Kesulitan Jual Hasil Panen, Petani Ikan Datangi Dinas Perikanan Kuansing

Nila.jpg
(KKP RI)

RIAU ONLINE, TELUK KUANTAN-Petani ikan di Desa Jake, Kecamatan Kuantan Tengah mendatangi Dinas Perikanan Kabupaten Kuansing, Jumat, 12 Agustus 2022.


Kedatangan petani kolam ikan menyampaikan keluhan sulitnya menjual hasil panen ikan karena tidak adanya toke yang mau membeli hasil panen ikan kolam mereka.

"Kita minta pemerintah daerah mencarikan solusi terkait persoalan ini," kata Sofyan salah satu petani ikan asal Desa Jake, Jumat kemarin.

Pemerintah harap Sofyan diharapkan mampu mencarikan penampung untuk ikan kolam milik petani yang akan panen. "Kalau sekarang pasaran ikan di pasar tradisional ditempat kita itu sudah mencapai Rp 30-35 ribu perkilogram. Kalau harga jual petani ke toke itu hanya berkisar Rp 20-22 ribu perkilo," kata Sofyan.


Namun sekarang katanya, petani dihadapkan masa sulit karena tidak ada toke yang mau menampung hasil panen ikan kolam milik mereka. "Kalau di pasar harganya memang mahal, tapi hasil panen kita sekarang ini tidak ada toke yang mau menampung," katanya.

Apabila ini terus berlangsung tentunya petani ikan di Kuansing bakal merugi mengingat harga pakan saat ini juga selalu naik. "Harga pakan sudah hampir Rp 400 ribu satu karung, sementara hasil panen tidak ada yang membeli," katanya.

Oleh karena itu dirinya berharap pemerintah melalui Dinas Perikanan Kuansing bisa mencari solusi agar panen ikan milik petani di Kuansing ada yang menampung. "Kalau dibiarkan tentu petani akan semakin merugi," katanya.

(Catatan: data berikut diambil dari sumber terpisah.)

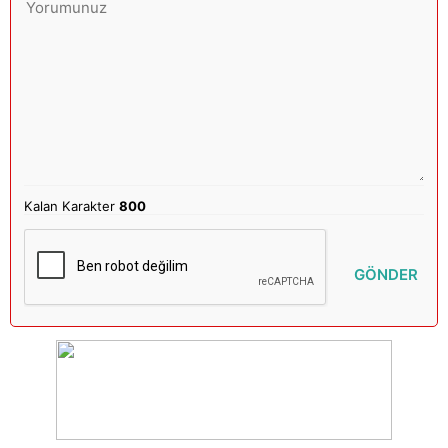
Kalan Karakter
800
GÖNDER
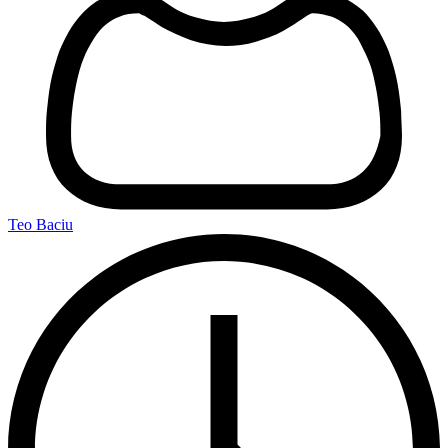
Teo Baciu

Menanggapi keluhan tersebut, Kepala Dinas Perikanan Kuansing, Agusmandar sebelumnya mengaku sudah ada beberapa alternatif salah satunya dengan membuat ikan salai.

Soal apakah ada penampung untuk ikan salai ini nantinya disampaikan Agusmandar, tentunya untuk saat ini memang tidak ada. "Kalau untuk saat ini memang tidak ada, kalau ikan salai ini kan tahan lama dan harganya lumayan mahal," kata Agusmandar, Sabtu, 13 Agustus 2022.

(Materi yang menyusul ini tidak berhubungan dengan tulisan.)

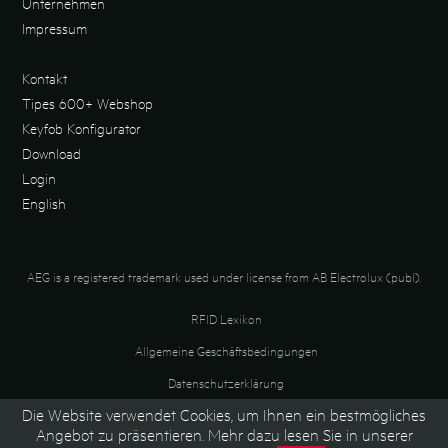
Unternehmen
Impressum
Kontakt
Tipes 600+ Webshop
Keyfob Konfigurator
Download
Login
English
AEG is a registered trademark used under license from AB Electrolux (publ).
RFID Lexikon
Allgemeine Geschäftsbedingungen
Datenschutzerklärung
Die Website verwendet Cookies, um Ihnen ein bestmögliches
Recycling
Angebot zu präsentieren. Mehr dazu lesen Sie in unserer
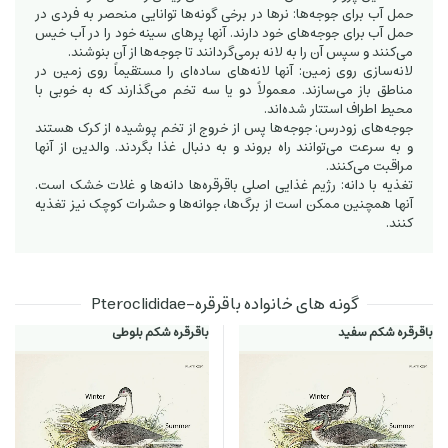
حمل آب برای جوجه‌ها: نرها در برخی گونه‌ها توانایی منحصر به فردی در
حمل آب برای جوجه‌های خود دارند. آنها پرهای سینه خود را در آب خیس
می‌کنند و سپس آن را به لانه برمی‌گردانند تا جوجه‌ها از آن بنوشند.
لانه‌سازی روی زمین: آنها لانه‌های ساده‌ای را مستقیماً روی زمین در
مناطق باز می‌سازند. معمولاً دو یا سه تخم می‌گذارند که به خوبی با
محیط اطراف استتار شده‌اند.
جوجه‌های زودرس: جوجه‌ها پس از خروج از تخم پوشیده از کرک هستند
و به سرعت می‌توانند راه بروند و به دنبال غذا بگردند. والدین از آنها
مراقبت می‌کنند.
تغذیه با دانه: رژیم غذایی اصلی باقرقره‌ها دانه‌ها و غلات خشک است.
آنها همچنین ممکن است از برگ‌ها، جوانه‌ها و حشرات کوچک نیز تغذیه
کنند.
گونه های خانواده باقرقره‌-Pteroclididae
باقرقره شکم سفید
باقرقره شکم بلوطی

Agusmandar juga mengakui untuk pemasaran ikan jenis Nila saat ini memang sulit. "Yang sulit pemasarannya sekarang kan ikan Nila, karena pemasaran ikan di daerah kita ini sangat berkaitan dengan ikan di daerah Maninjau Sumatera Barat. Kalau ikan di daerah Maninjau ini melimpah harganya jauh lebih murah dari ikan yang ada di daerah kita," kata Agusmandar.

Biasanya lanjut Agusmandar ikan kolam milik petani di Kuansing ini pembuangannya ke beberapa kabupaten/kota mulai Tembilahan, Indragiri Hulu, dan Dharmasraya Sumbar.

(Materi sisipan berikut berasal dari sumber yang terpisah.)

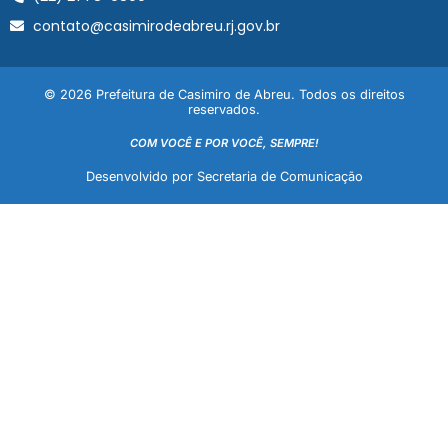
contato@casimirodeabreu.rj.gov.br
© 2026 Prefeitura de Casimiro de Abreu. Todos os direitos
reservados.
COM VOCÊ E POR VOCÊ, SEMPRE!
Desenvolvido por Secretaria de Comunicação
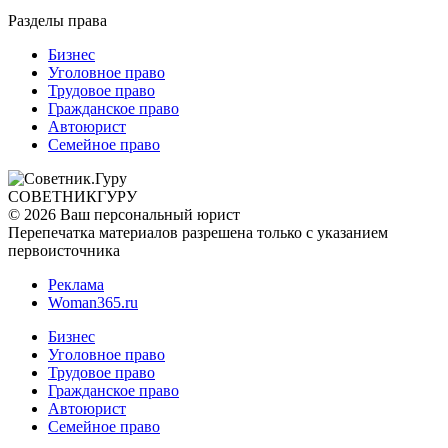
Разделы права
Бизнес
Уголовное право
Трудовое право
Гражданское право
Автоюрист
Семейное право
СОВЕТНИК
ГУРУ
© 2026 Ваш персональный юрист
Перепечатка материалов разрешена только с указанием
первоисточника
Реклама
Woman365.ru
Бизнес
Уголовное право
Трудовое право
Гражданское право
Автоюрист
Семейное право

"Masalahnya sekarang kalau diambil pun oleh toke kebanyakan tidak dibayar, mereka ngutang ke petani ikan, dan petani malah tambah merugi," katanya.

 

Solusi dalam waktu dekat ini pihaknya akan segera  mengumpulkan para pedagang ikan yang biasa mengambil ikan milik petani. "Tentu kalau kita kumpulkan kita juga tidak bisa intervensi soal harga, karena nanti ada peran Dinas Perdagangan di sana," katanya.

Namun pihaknya akan coba mencari solusi agar ikan milik petani di Kuansing bisa laku terjual. "Kalau petani ikan menjual hasil panen mereka dengan eceran memang tidak ada untung, apalagi sekarang harga pelet mahal," katanya.